Говоря «уважать чужую веру», считаю нужным сделать оговорку. Слово «вера» у нас имеет два значения. Первое — вера как итог верований, система, религия, например, вера христианская, магометанская, языческая и т. д. Второе — вера как сила, двигатель, та вера, про которую говорят: горячая, слабая, твердая. В первом случае слово «вера» обозначает нечто раздельное, во втором — нечто объединяющее, как способное проникать всякое деление. Когда мы говорим, что человек должен уважать чужую веру, мы, конечно, разумеем второе значение этого слова: странно и требовать, чтобы человек уважал все религии как свою, но следует требовать, чтобы люди ценили друг в друге ту степень веры, которая их одухотворяет и подвигает на то или другое доброе дело. Можно оплакивать, что эта вера направлена не на тот предмет, который нам кажется единственным заслуживающим веры, но нельзя не уважать веру как материал духовной жизни; а материал этот разлит во всем человечестве, и те язычники, которые восприняли христианство, были им одарены.

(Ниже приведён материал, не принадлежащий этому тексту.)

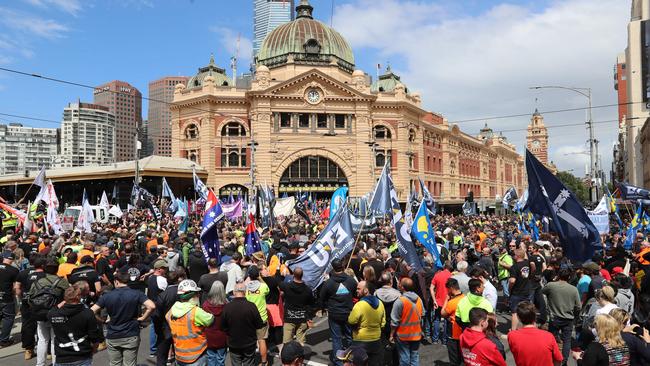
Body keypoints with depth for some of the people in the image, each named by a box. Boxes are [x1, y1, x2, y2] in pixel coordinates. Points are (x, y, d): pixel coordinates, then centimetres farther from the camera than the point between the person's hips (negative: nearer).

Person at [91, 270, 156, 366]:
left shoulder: (107, 296, -4)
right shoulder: (137, 294, -9)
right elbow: (151, 306, -22)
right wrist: (143, 318, -7)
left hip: (112, 337, 2)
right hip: (131, 336, -1)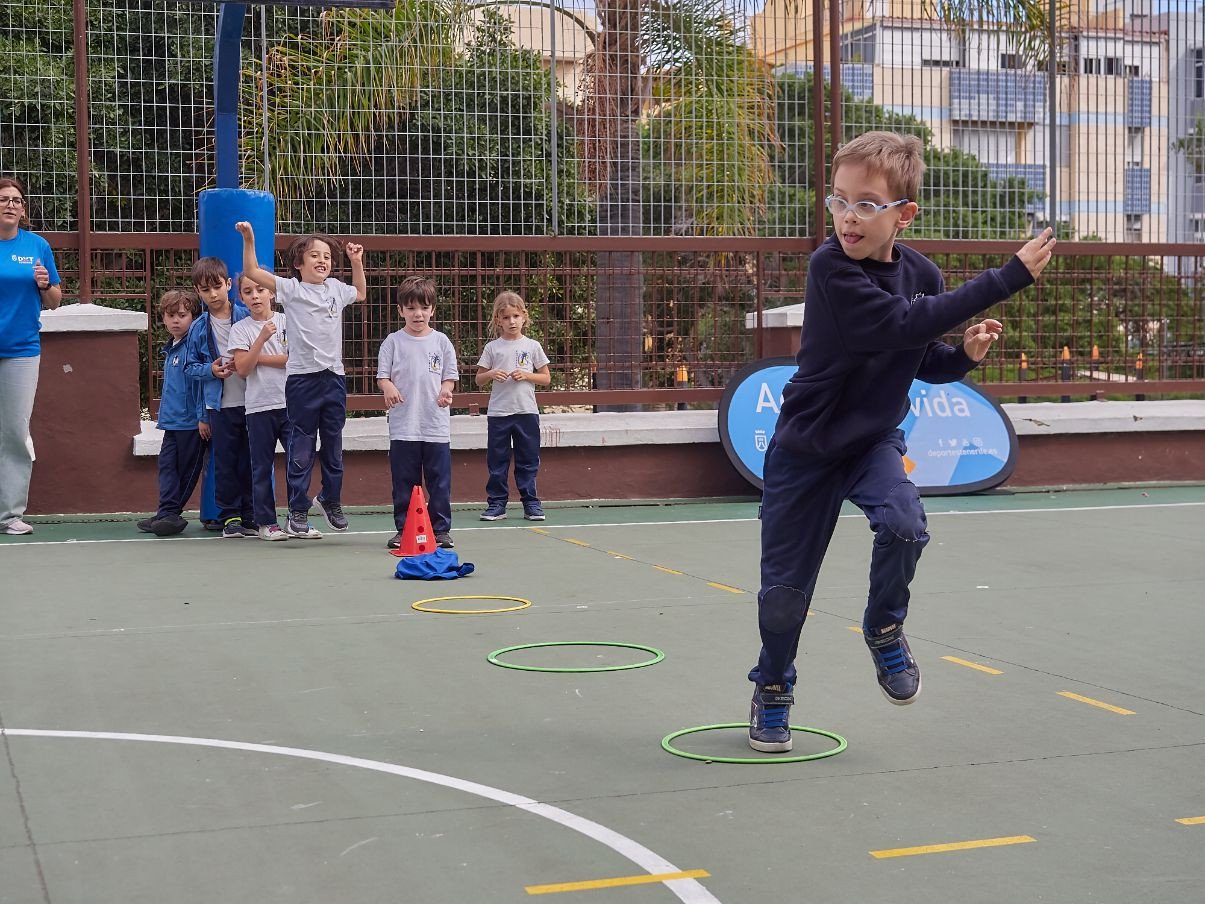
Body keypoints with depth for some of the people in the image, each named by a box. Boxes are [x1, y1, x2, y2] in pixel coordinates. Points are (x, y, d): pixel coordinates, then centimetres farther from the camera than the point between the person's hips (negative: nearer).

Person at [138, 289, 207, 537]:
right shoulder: (170, 349, 14)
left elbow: (200, 381, -16)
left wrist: (202, 417, -18)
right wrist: (164, 415, 20)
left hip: (191, 423, -8)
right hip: (171, 421, 8)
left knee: (187, 469, 1)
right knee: (167, 465, 4)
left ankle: (170, 514, 6)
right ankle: (167, 513, 5)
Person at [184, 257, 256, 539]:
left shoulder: (246, 317, -1)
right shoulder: (198, 328, 4)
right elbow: (190, 367, 8)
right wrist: (211, 370, -10)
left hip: (250, 401, -1)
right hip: (219, 405, 1)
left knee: (250, 461, 5)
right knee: (225, 463, 4)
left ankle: (250, 516, 14)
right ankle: (229, 517, 12)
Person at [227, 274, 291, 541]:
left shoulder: (288, 321, 5)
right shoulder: (240, 329, 3)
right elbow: (243, 369, -7)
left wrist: (256, 357, -7)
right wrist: (261, 339, -17)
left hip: (291, 402, 0)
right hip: (259, 406, 0)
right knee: (262, 467, 4)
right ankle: (266, 522, 12)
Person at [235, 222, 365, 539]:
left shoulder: (336, 289, 12)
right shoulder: (290, 288, -1)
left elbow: (360, 293, 34)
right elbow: (252, 272, -5)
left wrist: (356, 262, 27)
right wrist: (249, 239, -13)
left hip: (334, 377, 4)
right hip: (302, 378, -4)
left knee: (334, 447, 14)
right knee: (301, 450, 1)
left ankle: (331, 499, 33)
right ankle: (297, 513, 8)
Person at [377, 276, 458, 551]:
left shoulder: (441, 341, 7)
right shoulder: (393, 342, 4)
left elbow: (449, 376, 9)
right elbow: (382, 376, 3)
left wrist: (445, 390, -12)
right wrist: (388, 387, -19)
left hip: (436, 425, 1)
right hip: (403, 427, -1)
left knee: (440, 481, 2)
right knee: (404, 481, 4)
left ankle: (441, 529, 11)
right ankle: (403, 530, 13)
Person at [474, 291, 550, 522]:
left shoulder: (532, 346, 4)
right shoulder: (492, 347, 4)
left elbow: (546, 378, 7)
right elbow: (479, 380, 8)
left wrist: (526, 375, -9)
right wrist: (491, 374, -12)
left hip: (526, 411, 0)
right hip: (498, 413, 0)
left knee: (528, 461, 5)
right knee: (497, 461, 4)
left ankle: (531, 503, 12)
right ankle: (496, 504, 10)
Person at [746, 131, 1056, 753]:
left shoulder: (922, 275, -7)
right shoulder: (830, 268, -25)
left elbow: (925, 362, 8)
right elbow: (899, 325, -37)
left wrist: (965, 354, -16)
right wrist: (1008, 278, -37)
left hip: (874, 438, 3)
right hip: (805, 446, -3)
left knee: (903, 523, -27)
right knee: (783, 592, 2)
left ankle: (883, 627, 3)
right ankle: (772, 690, 31)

Уважение к тому духовно одинаковому, что есть в бесконечном разнообразии человеческой природы, — вот, кажется нам, в чем практический смысл урока, преподанного конгрессом. Мы все полагаем в основание наших отношений к людям принцип человеческого различия. Политические и сословные деления, на которые распадается человеческая семья, построены на несходственных сторонах человеческой природы, и когда мы встречаем нового человека, мы прежде всего заняты мыслью: к какому из этих делений он принадлежит? И за этим ярлыком, подчеркивающим лишь те стороны, которыми его деление отличается от нашего, мы уже не видим, а часто и не хотим видеть все то одинаковое, что налагает на нас общее наименование — «человек». Мы совсем забываем, что этот ближний наш, живущий по своему закону, может иметь нравственную цену и перед нашим собственным законом; и вместо того чтобы ценить его за его личные внутренние качества, мы делаем его ответственным за массовые качества той группы, к которой он принадлежит, и поворачиваемся к нему спиной. А насколько выше, благороднее все те движения души нашей, которые возникают на почве человеческого сходства, сравнительно с теми, которые возбуждаются несходственными сторонами нашей природы.
Сколько веков тому назад человек спросил человека: «Может ли быть что хорошего из Галилеи?» Кажется, урок был достаточно красноречив; и тем не менее люди не переставали с тех пор повторять этого вопроса; и с течением веков «Галилеи» только множились. Галилея религиозная, сословная, сектантская распространяет недоверие, которое как яд просачивается во взаимоотношения людей. Само по себе предосудительно поддаваться наущениям этого недоверия, но еще хуже того воспитывать чувство недоверия и провозглашать начала несходства во имя того Бога, про которого апостол сказал, что он не лицеприятен, но что в каждом народе поступающий по справедливости угоден ему. (Деяния св. Апостола, X, 34, 35.)